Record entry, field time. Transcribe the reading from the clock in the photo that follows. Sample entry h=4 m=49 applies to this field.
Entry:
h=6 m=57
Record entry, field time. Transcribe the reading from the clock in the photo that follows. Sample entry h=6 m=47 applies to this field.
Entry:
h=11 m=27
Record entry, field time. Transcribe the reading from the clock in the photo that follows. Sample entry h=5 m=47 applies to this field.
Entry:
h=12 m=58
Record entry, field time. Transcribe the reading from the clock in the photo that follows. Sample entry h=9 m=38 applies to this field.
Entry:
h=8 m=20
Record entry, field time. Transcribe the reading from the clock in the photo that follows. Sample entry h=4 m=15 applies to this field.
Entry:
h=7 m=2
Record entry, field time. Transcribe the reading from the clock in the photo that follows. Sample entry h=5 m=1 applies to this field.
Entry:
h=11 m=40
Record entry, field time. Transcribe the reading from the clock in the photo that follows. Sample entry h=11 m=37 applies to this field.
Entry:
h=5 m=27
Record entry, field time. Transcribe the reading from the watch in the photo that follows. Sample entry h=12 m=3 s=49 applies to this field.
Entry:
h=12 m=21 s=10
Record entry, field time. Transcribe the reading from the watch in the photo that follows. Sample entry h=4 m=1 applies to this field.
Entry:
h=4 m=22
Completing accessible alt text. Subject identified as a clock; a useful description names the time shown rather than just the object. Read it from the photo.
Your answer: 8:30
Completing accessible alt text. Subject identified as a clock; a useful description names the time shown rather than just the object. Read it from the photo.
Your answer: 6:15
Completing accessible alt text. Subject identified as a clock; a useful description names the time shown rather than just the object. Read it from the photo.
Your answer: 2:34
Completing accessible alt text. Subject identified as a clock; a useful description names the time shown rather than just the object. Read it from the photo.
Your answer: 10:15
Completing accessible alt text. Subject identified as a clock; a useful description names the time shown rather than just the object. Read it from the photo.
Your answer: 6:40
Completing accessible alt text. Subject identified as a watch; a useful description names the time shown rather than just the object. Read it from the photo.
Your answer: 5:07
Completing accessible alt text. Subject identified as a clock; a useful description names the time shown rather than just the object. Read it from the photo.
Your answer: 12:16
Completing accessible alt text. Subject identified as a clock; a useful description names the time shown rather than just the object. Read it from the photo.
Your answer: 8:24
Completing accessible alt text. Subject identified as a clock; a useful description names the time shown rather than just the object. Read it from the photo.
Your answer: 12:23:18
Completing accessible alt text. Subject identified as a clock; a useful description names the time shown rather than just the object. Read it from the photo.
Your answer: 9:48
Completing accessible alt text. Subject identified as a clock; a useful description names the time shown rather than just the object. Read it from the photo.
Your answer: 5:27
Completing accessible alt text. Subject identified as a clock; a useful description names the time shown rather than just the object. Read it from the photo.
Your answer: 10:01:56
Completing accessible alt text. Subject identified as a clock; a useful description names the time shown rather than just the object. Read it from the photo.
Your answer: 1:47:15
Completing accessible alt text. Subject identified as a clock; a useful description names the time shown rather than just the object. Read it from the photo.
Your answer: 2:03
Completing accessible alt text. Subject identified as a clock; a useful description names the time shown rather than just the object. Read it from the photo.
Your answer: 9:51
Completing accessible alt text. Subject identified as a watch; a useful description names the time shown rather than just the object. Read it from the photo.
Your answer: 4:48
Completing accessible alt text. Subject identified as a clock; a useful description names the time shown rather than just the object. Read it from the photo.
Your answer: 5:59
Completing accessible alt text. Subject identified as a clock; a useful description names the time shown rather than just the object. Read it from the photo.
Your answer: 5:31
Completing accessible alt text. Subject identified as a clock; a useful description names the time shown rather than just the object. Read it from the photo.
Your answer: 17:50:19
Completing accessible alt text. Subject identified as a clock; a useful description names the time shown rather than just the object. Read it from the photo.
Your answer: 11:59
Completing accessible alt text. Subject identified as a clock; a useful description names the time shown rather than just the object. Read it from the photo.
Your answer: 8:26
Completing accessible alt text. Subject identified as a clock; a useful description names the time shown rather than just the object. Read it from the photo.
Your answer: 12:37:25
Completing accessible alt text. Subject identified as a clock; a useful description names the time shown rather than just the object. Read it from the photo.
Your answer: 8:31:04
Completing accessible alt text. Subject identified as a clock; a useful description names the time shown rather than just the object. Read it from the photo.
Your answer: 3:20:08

+ + + + + + +

DO THIS → Convert the lines above into a JSON list of strings, with one string per line and blank lines omitted.

OUTPUT OF THE TASK →
[
  "Record entry, field time. Transcribe the reading from the clock in the photo that follows. Sample entry h=4 m=49 applies to this field.",
  "Entry:",
  "h=6 m=57",
  "Record entry, field time. Transcribe the reading from the clock in the photo that follows. Sample entry h=6 m=47 applies to this field.",
  "Entry:",
  "h=11 m=27",
  "Record entry, field time. Transcribe the reading from the clock in the photo that follows. Sample entry h=5 m=47 applies to this field.",
  "Entry:",
  "h=12 m=58",
  "Record entry, field time. Transcribe the reading from the clock in the photo that follows. Sample entry h=9 m=38 applies to this field.",
  "Entry:",
  "h=8 m=20",
  "Record entry, field time. Transcribe the reading from the clock in the photo that follows. Sample entry h=4 m=15 applies to this field.",
  "Entry:",
  "h=7 m=2",
  "Record entry, field time. Transcribe the reading from the clock in the photo that follows. Sample entry h=5 m=1 applies to this field.",
  "Entry:",
  "h=11 m=40",
  "Record entry, field time. Transcribe the reading from the clock in the photo that follows. Sample entry h=11 m=37 applies to this field.",
  "Entry:",
  "h=5 m=27",
  "Record entry, field time. Transcribe the reading from the watch in the photo that follows. Sample entry h=12 m=3 s=49 applies to this field.",
  "Entry:",
  "h=12 m=21 s=10",
  "Record entry, field time. Transcribe the reading from the watch in the photo that follows. Sample entry h=4 m=1 applies to this field.",
  "Entry:",
  "h=4 m=22",
  "Completing accessible alt text. Subject identified as a clock; a useful description names the time shown rather than just the object. Read it from the photo.",
  "Your answer: 8:30",
  "Completing accessible alt text. Subject identified as a clock; a useful description names the time shown rather than just the object. Read it from the photo.",
  "Your answer: 6:15",
  "Completing accessible alt text. Subject identified as a clock; a useful description names the time shown rather than just the object. Read it from the photo.",
  "Your answer: 2:34",
  "Completing accessible alt text. Subject identified as a clock; a useful description names the time shown rather than just the object. Read it from the photo.",
  "Your answer: 10:15",
  "Completing accessible alt text. Subject identified as a clock; a useful description names the time shown rather than just the object. Read it from the photo.",
  "Your answer: 6:40",
  "Completing accessible alt text. Subject identified as a watch; a useful description names the time shown rather than just the object. Read it from the photo.",
  "Your answer: 5:07",
  "Completing accessible alt text. Subject identified as a clock; a useful description names the time shown rather than just the object. Read it from the photo.",
  "Your answer: 12:16",
  "Completing accessible alt text. Subject identified as a clock; a useful description names the time shown rather than just the object. Read it from the photo.",
  "Your answer: 8:24",
  "Completing accessible alt text. Subject identified as a clock; a useful description names the time shown rather than just the object. Read it from the photo.",
  "Your answer: 12:23:18",
  "Completing accessible alt text. Subject identified as a clock; a useful description names the time shown rather than just the object. Read it from the photo.",
  "Your answer: 9:48",
  "Completing accessible alt text. Subject identified as a clock; a useful description names the time shown rather than just the object. Read it from the photo.",
  "Your answer: 5:27",
  "Completing accessible alt text. Subject identified as a clock; a useful description names the time shown rather than just the object. Read it from the photo.",
  "Your answer: 10:01:56",
  "Completing accessible alt text. Subject identified as a clock; a useful description names the time shown rather than just the object. Read it from the photo.",
  "Your answer: 1:47:15",
  "Completing accessible alt text. Subject identified as a clock; a useful description names the time shown rather than just the object. Read it from the photo.",
  "Your answer: 2:03",
  "Completing accessible alt text. Subject identified as a clock; a useful description names the time shown rather than just the object. Read it from the photo.",
  "Your answer: 9:51",
  "Completing accessible alt text. Subject identified as a watch; a useful description names the time shown rather than just the object. Read it from the photo.",
  "Your answer: 4:48",
  "Completing accessible alt text. Subject identified as a clock; a useful description names the time shown rather than just the object. Read it from the photo.",
  "Your answer: 5:59",
  "Completing accessible alt text. Subject identified as a clock; a useful description names the time shown rather than just the object. Read it from the photo.",
  "Your answer: 5:31",
  "Completing accessible alt text. Subject identified as a clock; a useful description names the time shown rather than just the object. Read it from the photo.",
  "Your answer: 17:50:19",
  "Completing accessible alt text. Subject identified as a clock; a useful description names the time shown rather than just the object. Read it from the photo.",
  "Your answer: 11:59",
  "Completing accessible alt text. Subject identified as a clock; a useful description names the time shown rather than just the object. Read it from the photo.",
  "Your answer: 8:26",
  "Completing accessible alt text. Subject identified as a clock; a useful description names the time shown rather than just the object. Read it from the photo.",
  "Your answer: 12:37:25",
  "Completing accessible alt text. Subject identified as a clock; a useful description names the time shown rather than just the object. Read it from the photo.",
  "Your answer: 8:31:04",
  "Completing accessible alt text. Subject identified as a clock; a useful description names the time shown rather than just the object. Read it from the photo.",
  "Your answer: 3:20:08"
]